続いて登壇したミットフォード氏は、イベントのテーマでもある「フィジカル世界とデジタル世界がどのように融合するか」について、同社の製品ポートフォリオに沿って解説した。
米PTCの製品・マーケット戦略統括エグゼクティブ・バイス・プレジデント キャスリン・ミットフォード氏 |
ミットフォード氏によると、CADやPLM、Webサービス、デジタルツインといったITの取り組みは、デジタル世界を代表するものとなる。これらは、フィジカル世界と交差することはほとんどなく、デジタル世界に閉じることが多かった。だが、最近のトレンドとして、両者の距離が近づきつつあるという。
例えば、3Dプリンティングやスマートマニュファクチャリング、IoTとアナリティクス、AR/VRなどだ。これらは、デジタルだけでなく、フィジカル世界にも関わり、製造や流通、販売の形態を変えようとしている。
「設計、販売とマーケティング、製造、サービスといったものづくりのあらゆる局面で融合が起こっています。フィジカル世界のなかにデジタル世界を描き出すAR/VRなどが良い例です。3D設計データを使ってAR/VRでメンテナンスのトレーニングを行ったり、店舗でAR/VRを使って商品に触れて体験を高めたりできます」(ミットフォード氏)
こうしたデジタル世界とフィジカル世界の交わりはコンバージェンス(融合)という状態にまで進んでおり、ミットフォード氏は、陰と陽が交じり合う勾玉のマーク(太陰太極図)にも似ているとする。
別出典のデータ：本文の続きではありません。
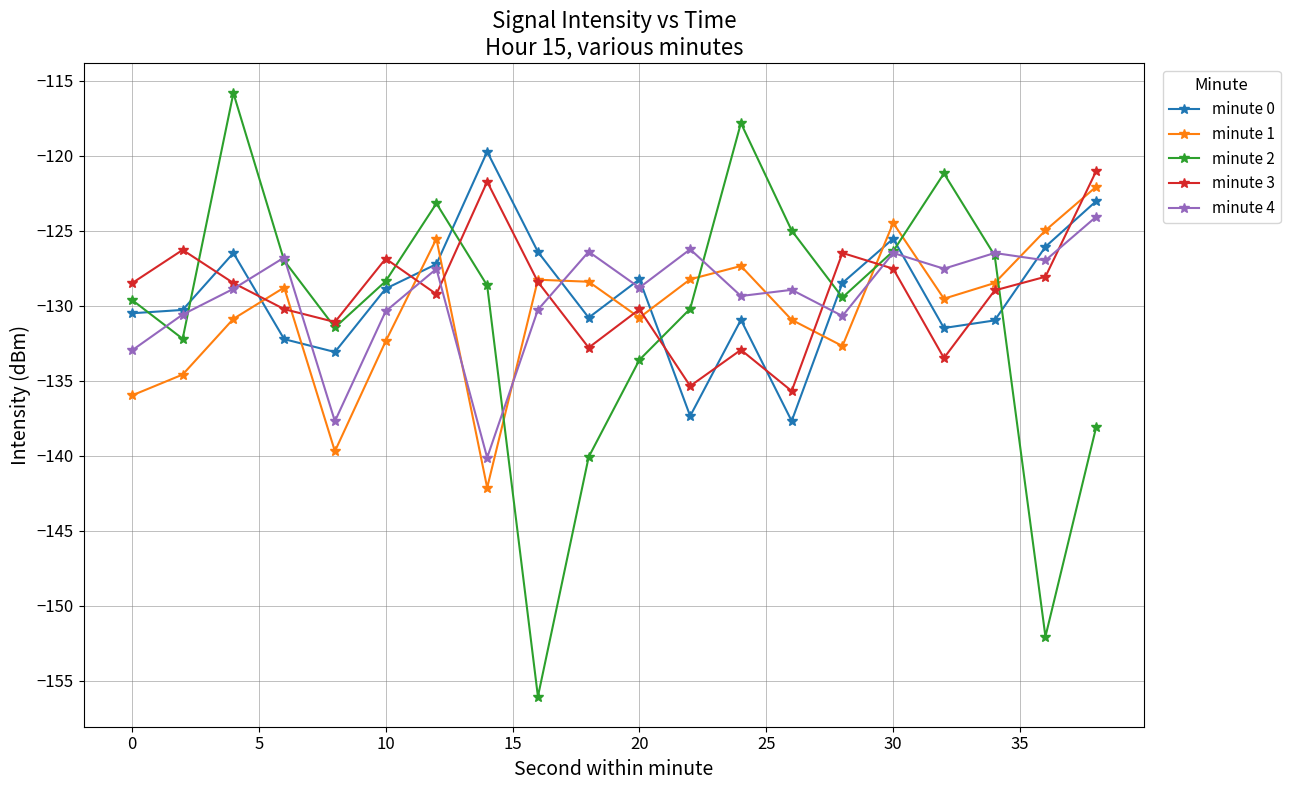

What is the value of the minute 3 point at the 13th from the left?

-132.9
実は、PTCの新しいロゴも、そのような融合を表したものなのだという。
また、ミットフォード氏は、ボッシュ・レックスロスの油圧制御機器「CytroPac」の実物を壇上に上げ、ARアプリを使ってCytroPacのメンテナンスのトレーニングを行う様子のデモを披露。
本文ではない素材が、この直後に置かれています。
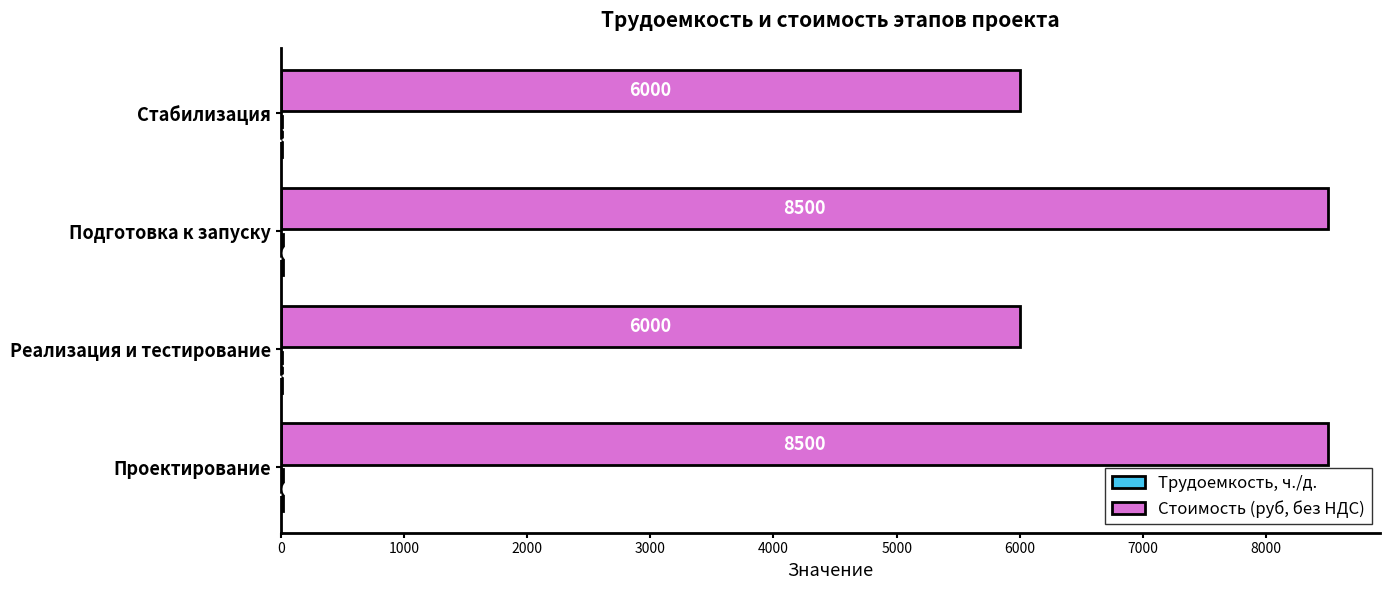

Which series has the largest total across all categories?

Стоимость (руб, без НДС)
ボッシュ・レックスロスの油圧制御機器「CytroPac」 |
「PTCでは、PLMをIoTそのものだと捉えています。『PLM = IoT』を戦略の中心に置き、ThingWorxなどの製品で企業の変革の”波”を大きくしようとしているところです。皆さんと一緒に、インダストリアルイノベーションプラットフォームを作るという夢に向かって取り組んでいきます」と展望を示した。